BEGIN SUPPLIED RECORDS

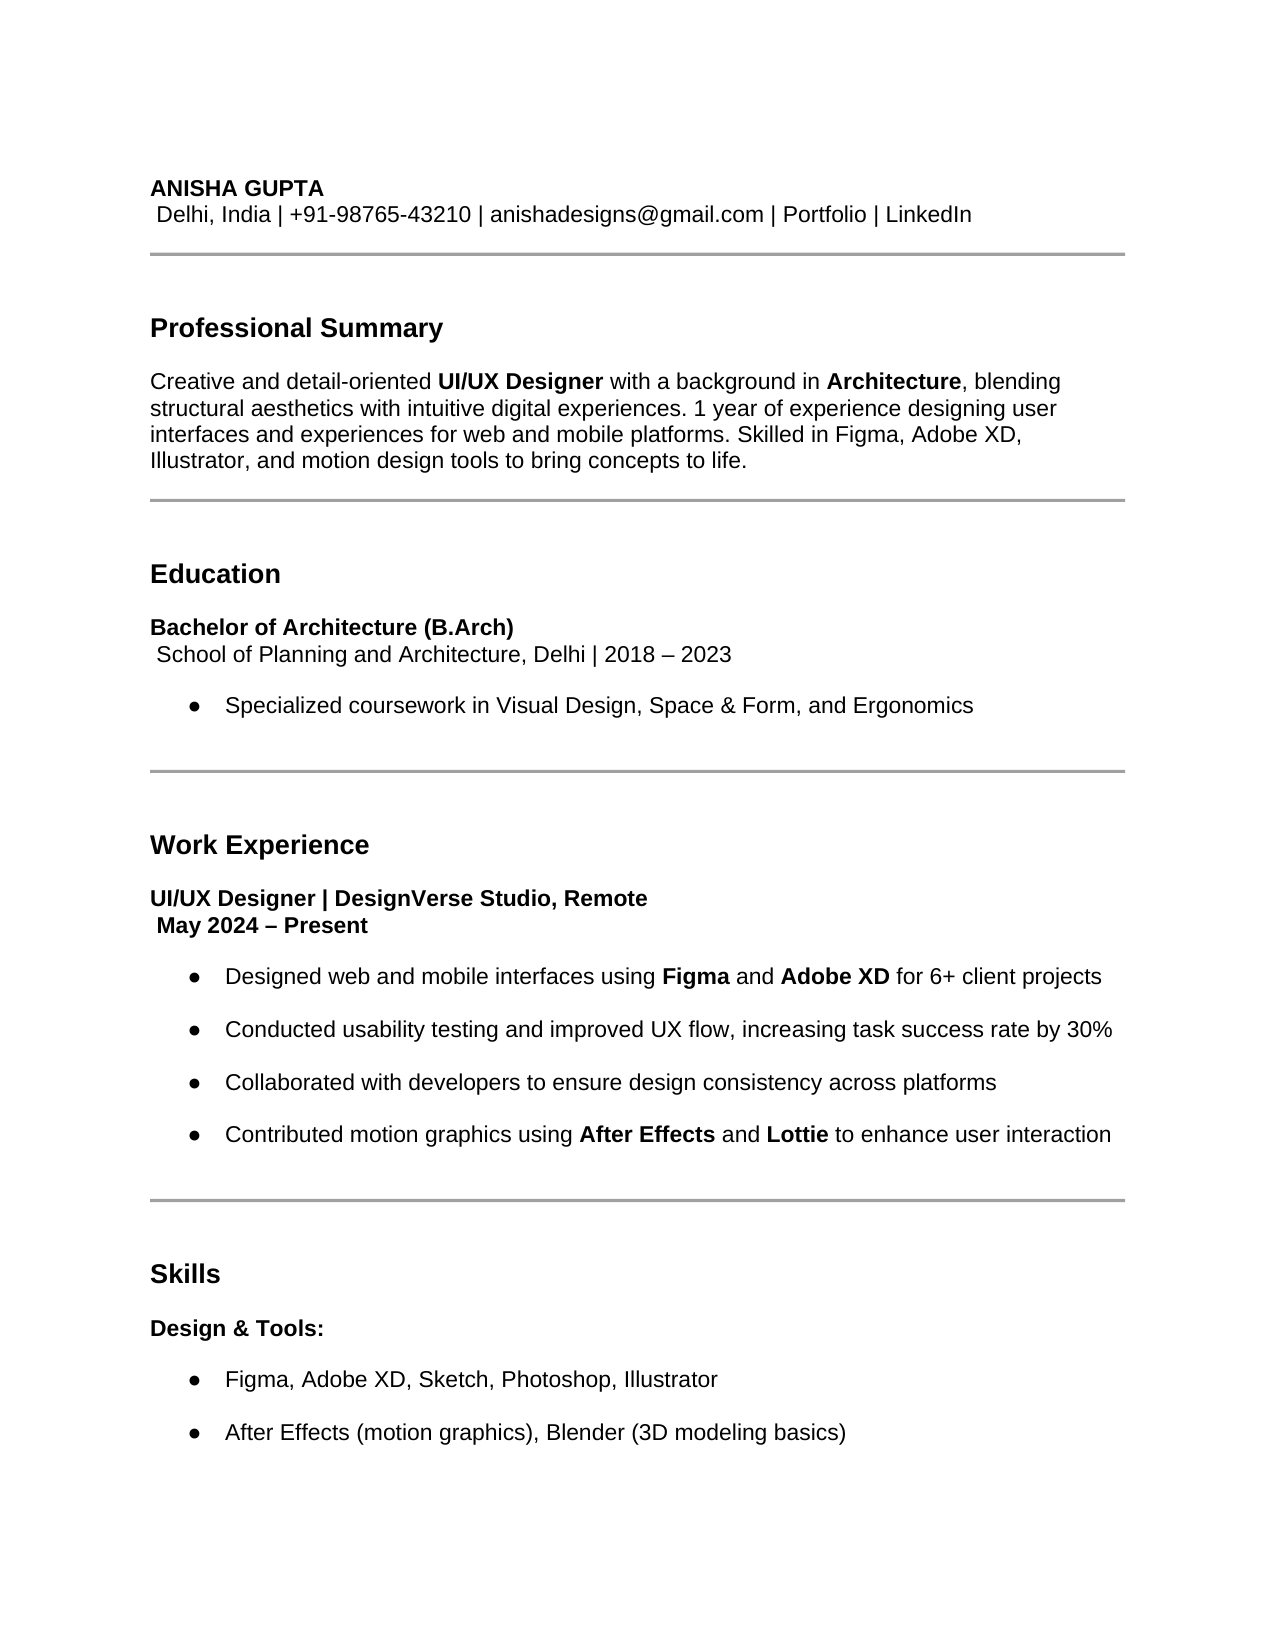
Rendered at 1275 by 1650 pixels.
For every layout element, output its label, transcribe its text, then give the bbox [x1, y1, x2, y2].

list After Effects (motion graphics), Blender (3D modeling basics) [187, 1419, 1125, 1471]
list Collaborated with developers to ensure design consistency across platforms [187, 1068, 1125, 1121]
list Designed web and mobile interfaces using Figma and Adobe XD for 6+ client projects [187, 963, 1125, 1016]
text UI/UX Designer | DesignVerse Studio, Remote May 2024 – Present [150, 885, 1125, 938]
subtitle Work Experience [150, 829, 1125, 860]
subtitle Education [150, 558, 1125, 589]
list Figma, Adobe XD, Sketch, Photoshop, Illustrator [187, 1366, 1125, 1419]
list Contributed motion graphics using After Effects and Lottie to enhance user interaction [187, 1121, 1125, 1174]
text Creative and detail-oriented UI/UX Designer with a background in Architecture, blending structural aesthetics with intuitive digital experiences. 1 year of experience designing user interfaces and experiences for web and mobile platforms. Skilled in Figma, Adobe XD, Illustrator, and motion design tools to bring concepts to life. [150, 368, 1125, 474]
text ANISHA GUPTA Delhi, India | +91-98765-43210 | anishadesigns@gmail.com | Portfolio | LinkedIn [150, 175, 1125, 228]
list Specialized coursework in Visual Design, Space & Form, and Ergonomics [187, 692, 1125, 745]
text Bachelor of Architecture (B.Arch) School of Planning and Architecture, Delhi | 2018 – 2023 [150, 614, 1125, 667]
list Conducted usability testing and improved UX flow, increasing task success rate by 30% [187, 1016, 1125, 1068]
subtitle Skills [150, 1258, 1125, 1289]
text Design & Tools: [150, 1314, 1125, 1341]
subtitle Professional Summary [150, 312, 1125, 343]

END SUPPLIED RECORDS

PROBLEM STATEMENT =>
The reply should consist of a single number: how many lines in the listing contain the word "After".

ANSWER TO THE EXERCISE =>
2